As far as I can tell, the first step is to convert the model to TFLite, so that it can be compiled down to something to run on the Coral [using this tool: Edge TPU Compiler | Coral ]

So, am I chasing silly ideas? Or is there a good path from a trained RLLib model, to TFLite? Or is there some completely-other approach I’d be better off using?


I’d imagine yes. What format is your exported RLlib model in right now?

Currently I’m just using the command line tool “rllib”:


rllib train --run ${ALG} --env RTAM-v0 \
        --checkpoint-freq 5 --checkpoint-at-end --keep-checkpoints-num 3 \
        --experiment-name ${EXPERIMENT} --local-dir ${WORKDIR} \
	--config '{"num_workers": 4}'

Which outputs opaque “checkpoint” files:

rtamray_results/PPO$ ls -l PPO_RTAM-v0_fcf10_00000_0_2021-09-24_14-25-49/checkpoint_000015/
total 2820
-rw-rw-r-- 1 chunky chunky 2879800 Sep 24 14:27 checkpoint-15
-rw-rw-r-- 1 chunky chunky 181 Sep 24 14:27 checkpoint-15.tune_metadata

I’m also a little unsure how much extra “magic” there is going on; such that, even if I were able to get a .tflite file out, what additional steps it would take to execute that model and get real actions output [and if there’s any other weird layers that would need setting up, between the observation and the first layer of the tflite model?]

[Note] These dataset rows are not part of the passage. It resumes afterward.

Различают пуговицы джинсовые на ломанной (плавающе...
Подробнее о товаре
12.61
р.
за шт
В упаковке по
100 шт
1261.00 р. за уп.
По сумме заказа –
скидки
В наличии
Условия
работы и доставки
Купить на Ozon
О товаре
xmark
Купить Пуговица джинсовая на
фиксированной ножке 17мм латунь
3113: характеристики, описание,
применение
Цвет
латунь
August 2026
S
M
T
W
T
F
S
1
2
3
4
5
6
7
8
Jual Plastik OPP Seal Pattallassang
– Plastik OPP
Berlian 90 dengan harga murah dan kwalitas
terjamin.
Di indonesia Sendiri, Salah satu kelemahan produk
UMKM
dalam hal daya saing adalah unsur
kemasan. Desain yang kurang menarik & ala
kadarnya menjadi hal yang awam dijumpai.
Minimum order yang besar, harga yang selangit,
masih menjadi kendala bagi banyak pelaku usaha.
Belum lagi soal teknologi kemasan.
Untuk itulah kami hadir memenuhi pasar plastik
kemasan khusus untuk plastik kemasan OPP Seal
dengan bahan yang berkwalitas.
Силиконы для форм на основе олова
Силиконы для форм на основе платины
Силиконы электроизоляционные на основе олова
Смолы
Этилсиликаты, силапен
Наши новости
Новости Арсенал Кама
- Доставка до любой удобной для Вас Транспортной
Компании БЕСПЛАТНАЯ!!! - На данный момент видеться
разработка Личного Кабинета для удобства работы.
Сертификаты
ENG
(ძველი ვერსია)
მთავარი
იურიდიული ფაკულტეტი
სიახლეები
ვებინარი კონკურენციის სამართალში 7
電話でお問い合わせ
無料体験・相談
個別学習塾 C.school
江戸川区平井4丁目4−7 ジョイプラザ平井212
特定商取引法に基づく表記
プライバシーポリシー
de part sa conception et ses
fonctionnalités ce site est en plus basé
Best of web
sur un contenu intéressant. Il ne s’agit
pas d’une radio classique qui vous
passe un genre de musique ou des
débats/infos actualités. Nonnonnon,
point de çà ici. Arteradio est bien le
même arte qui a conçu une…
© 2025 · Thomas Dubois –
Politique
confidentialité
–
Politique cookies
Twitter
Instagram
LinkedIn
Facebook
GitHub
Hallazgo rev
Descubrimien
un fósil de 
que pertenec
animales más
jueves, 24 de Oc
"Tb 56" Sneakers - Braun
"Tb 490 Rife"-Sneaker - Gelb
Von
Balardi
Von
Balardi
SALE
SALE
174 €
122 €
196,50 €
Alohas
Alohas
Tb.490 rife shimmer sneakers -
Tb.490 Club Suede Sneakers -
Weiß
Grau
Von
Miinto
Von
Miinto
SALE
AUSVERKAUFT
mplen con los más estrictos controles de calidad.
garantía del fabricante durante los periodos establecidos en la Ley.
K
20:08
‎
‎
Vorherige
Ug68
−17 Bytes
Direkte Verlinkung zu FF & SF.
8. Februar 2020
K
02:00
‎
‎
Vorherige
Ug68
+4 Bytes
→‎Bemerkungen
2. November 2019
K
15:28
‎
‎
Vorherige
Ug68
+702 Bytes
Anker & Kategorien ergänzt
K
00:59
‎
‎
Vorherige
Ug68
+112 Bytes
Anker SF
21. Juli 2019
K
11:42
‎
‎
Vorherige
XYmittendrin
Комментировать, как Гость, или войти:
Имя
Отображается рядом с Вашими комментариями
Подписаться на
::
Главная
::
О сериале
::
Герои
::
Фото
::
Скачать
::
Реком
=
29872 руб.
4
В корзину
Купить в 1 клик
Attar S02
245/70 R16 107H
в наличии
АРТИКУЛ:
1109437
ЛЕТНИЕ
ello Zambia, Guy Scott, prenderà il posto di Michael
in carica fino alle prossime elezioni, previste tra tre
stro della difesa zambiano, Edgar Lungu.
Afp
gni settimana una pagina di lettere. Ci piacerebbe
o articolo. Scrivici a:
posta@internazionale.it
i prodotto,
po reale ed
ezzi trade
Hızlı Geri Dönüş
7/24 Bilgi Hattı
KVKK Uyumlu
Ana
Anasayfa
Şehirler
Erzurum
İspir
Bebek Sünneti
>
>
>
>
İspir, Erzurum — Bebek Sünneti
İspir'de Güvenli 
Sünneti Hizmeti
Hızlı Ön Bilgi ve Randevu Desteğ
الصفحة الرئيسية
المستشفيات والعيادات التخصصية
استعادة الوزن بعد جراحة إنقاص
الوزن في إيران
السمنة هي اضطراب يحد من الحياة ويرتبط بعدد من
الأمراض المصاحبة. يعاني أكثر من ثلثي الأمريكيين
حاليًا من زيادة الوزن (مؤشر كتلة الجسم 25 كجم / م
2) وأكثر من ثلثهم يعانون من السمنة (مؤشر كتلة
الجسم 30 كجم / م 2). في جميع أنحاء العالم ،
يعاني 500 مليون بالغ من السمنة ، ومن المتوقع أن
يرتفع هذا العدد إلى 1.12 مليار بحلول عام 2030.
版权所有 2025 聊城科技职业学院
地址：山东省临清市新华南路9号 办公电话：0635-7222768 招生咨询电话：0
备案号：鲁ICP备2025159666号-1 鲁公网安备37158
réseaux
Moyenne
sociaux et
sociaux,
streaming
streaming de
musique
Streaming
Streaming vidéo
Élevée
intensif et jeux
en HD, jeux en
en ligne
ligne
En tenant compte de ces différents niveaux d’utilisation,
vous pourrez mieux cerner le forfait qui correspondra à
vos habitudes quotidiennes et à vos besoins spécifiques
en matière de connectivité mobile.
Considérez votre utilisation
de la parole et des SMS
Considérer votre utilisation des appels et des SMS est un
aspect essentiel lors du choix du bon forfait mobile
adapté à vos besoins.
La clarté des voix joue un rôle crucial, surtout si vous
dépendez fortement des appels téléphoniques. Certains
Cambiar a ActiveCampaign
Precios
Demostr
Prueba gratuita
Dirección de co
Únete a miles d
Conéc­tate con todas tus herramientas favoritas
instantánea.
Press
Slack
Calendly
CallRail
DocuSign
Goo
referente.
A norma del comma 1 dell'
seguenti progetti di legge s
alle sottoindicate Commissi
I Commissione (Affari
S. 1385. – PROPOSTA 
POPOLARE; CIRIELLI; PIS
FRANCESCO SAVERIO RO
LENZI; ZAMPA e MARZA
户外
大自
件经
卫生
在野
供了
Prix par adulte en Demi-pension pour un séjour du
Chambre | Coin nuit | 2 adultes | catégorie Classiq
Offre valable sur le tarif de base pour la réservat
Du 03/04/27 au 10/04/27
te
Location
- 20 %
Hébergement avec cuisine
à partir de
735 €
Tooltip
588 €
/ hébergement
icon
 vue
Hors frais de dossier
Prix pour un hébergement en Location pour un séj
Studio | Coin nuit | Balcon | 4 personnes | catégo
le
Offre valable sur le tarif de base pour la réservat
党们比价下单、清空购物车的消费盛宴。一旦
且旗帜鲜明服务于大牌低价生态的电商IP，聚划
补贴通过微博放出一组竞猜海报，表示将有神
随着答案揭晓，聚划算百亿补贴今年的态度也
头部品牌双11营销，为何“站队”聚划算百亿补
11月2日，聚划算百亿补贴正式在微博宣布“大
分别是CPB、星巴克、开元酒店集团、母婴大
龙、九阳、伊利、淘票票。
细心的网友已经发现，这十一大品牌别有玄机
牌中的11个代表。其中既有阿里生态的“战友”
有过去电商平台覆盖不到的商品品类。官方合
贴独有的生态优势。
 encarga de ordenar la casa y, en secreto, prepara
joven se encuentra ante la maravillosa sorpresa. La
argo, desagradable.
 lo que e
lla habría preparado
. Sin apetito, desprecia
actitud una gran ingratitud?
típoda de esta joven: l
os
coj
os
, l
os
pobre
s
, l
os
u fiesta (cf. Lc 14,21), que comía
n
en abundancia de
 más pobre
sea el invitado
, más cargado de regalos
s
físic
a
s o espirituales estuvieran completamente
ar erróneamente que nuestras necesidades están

This is the entire class I currently am using for the forward pass:

class RayDream(DreamInterface):
    def __init__(self, dreamenv, checkpoint, navmode):
        rtam_config = with_common_config({
            "env": "RTAM-v0",
            "num_workers": 0
        self.navmode = navmode
        self.dreamenv = dreamenv
        self.agent = ESTrainer(rtam_config, env="RTAM-v0")

    def get_single_action(self, obs):
        action_step = self.agent.compute_action(obs)
        return action_step

    def get_one_path(self, loc, heading_deg, deadline_t=None, moved_players={}, tgts=None):
        obs = self.dreamenv.reset(loc, heading_deg, moved_players, tgts)
        curr_t = time.time()
        path = [self.dreamenv.loc]
        ep_complete = False

        while not ep_complete and (deadline_t is None or curr_t < deadline_t):
            action_step = self.agent.compute_action(obs)
            obs, reward, ep_complete, debug = self.dreamenv.step(action_step)
            curr_t = time.time()

        return path


I added a comment to a github issue that aligns with this question:

Any guidance would be greatly appreciated


gentle bump

I feel a little out of my depth with this; closing the loop on how to go from a trained RLlib checkpoint to a functioning model without the ray/rllib infrastrcture is still a fairly opaque process to me.